* [Work item]:
Look at each line of the records and count those with "reset" in them. Please answer with the count alone.

Collected data entries
* * * * * * *

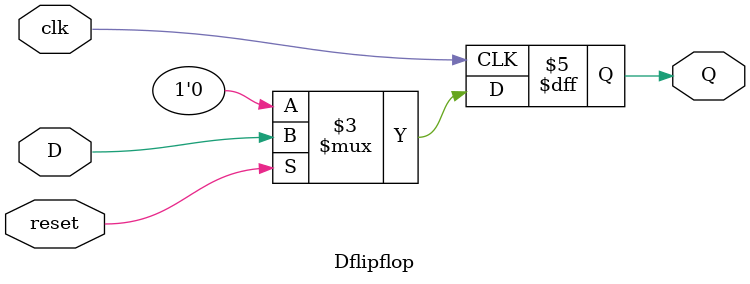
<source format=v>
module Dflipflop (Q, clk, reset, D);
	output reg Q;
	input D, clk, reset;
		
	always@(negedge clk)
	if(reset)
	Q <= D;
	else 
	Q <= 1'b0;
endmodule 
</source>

* * * * * * *

* [Solution to this task]:
3